On relations with China and common factors between the two neighbours, Dr Jaishankar said that both the countries have been very important in the history of mankind and today they are once again taking their place in world affairs.

“This is a very strong commonality. Because when we talk about rebalancing the world, it is often rebalancing with Asia, and in Asia, it is primarily with India and China. The fact that we are both on the rise, even though we have different institutions and regimes, means that we have a common interest in defending our interests. G-20 is a very good example of this. Until 2009, there was only the G-7 or G-8, which was very European and very Western. India and China have an interest in expanding the global processes of deliberation. BRICS (Brazil, Russia, India, China, South Africa) also play this role, although to a lesser extent. The rest of the world is not paying as much attention to it as it should,” he elaborated.

When it was pointed out that China and India were not growing in the same manner, the External Affairs Minister said: “Neither in the same manner, nor at the same pace. Each has its own challenges. The world was highly dominated by the West – it was totally dominated by the West in 1945, and then it gradually changed. It still is: China and India have a common interest in making the world more inclusive for the different nations of the world.”

Asked if China is a rival to India, Dr Jaishankar said that it was in the common interest of both the countries to have good relationships.

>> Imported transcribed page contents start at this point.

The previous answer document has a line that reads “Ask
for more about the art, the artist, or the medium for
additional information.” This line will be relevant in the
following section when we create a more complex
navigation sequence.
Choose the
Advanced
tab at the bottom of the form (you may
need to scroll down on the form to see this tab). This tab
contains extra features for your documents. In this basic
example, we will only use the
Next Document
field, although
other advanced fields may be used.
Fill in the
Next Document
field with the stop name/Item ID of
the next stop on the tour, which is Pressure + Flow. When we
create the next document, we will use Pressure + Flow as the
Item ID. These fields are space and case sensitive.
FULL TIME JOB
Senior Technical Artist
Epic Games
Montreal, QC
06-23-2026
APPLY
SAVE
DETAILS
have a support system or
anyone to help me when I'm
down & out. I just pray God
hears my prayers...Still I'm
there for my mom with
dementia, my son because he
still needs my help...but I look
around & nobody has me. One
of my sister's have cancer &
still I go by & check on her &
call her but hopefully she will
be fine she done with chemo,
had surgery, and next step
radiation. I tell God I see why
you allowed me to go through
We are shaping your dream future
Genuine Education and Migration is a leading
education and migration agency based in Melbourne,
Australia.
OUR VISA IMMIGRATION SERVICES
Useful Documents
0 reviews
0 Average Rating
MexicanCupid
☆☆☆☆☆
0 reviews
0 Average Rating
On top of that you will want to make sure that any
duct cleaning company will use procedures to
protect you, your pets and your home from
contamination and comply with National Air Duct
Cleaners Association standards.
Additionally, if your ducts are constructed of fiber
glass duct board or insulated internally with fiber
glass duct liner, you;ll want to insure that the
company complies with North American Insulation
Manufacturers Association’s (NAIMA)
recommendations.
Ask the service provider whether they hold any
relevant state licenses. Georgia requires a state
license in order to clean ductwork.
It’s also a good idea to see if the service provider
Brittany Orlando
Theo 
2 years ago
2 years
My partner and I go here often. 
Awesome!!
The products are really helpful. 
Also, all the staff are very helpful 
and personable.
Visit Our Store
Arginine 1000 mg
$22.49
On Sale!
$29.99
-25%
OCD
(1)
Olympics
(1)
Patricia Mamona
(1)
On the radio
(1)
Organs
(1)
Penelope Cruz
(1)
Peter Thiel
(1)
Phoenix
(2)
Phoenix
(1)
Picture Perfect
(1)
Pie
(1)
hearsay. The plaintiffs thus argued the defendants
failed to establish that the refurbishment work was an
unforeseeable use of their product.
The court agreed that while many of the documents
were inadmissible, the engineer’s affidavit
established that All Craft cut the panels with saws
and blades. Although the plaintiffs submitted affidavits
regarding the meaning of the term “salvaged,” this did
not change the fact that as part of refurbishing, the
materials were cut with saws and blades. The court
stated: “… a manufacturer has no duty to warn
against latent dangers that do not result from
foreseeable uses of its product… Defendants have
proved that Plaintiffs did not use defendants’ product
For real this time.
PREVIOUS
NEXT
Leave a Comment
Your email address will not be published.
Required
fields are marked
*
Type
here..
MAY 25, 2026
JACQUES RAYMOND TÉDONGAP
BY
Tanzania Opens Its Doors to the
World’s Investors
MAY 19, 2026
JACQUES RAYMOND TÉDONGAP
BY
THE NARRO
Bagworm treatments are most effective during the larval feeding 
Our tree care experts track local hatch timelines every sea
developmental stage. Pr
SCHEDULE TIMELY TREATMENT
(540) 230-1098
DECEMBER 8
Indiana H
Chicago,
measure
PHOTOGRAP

“In world affairs, we find a very interesting mix of competition and collaboration. Competition because each country, in a common space, looks for what is best for itself. But if there is only pure competition, there is no international order. So, everyone also cooperates so that an international order can exist. We find a balance between cooperation and competition. With China, we are neighbours, we know each other for a long time. We have made different choices, but in our region, we are not very prescriptive… Of course, everyone believes in the virtues of their model, but it is not in our culture to say it upfront,” he added.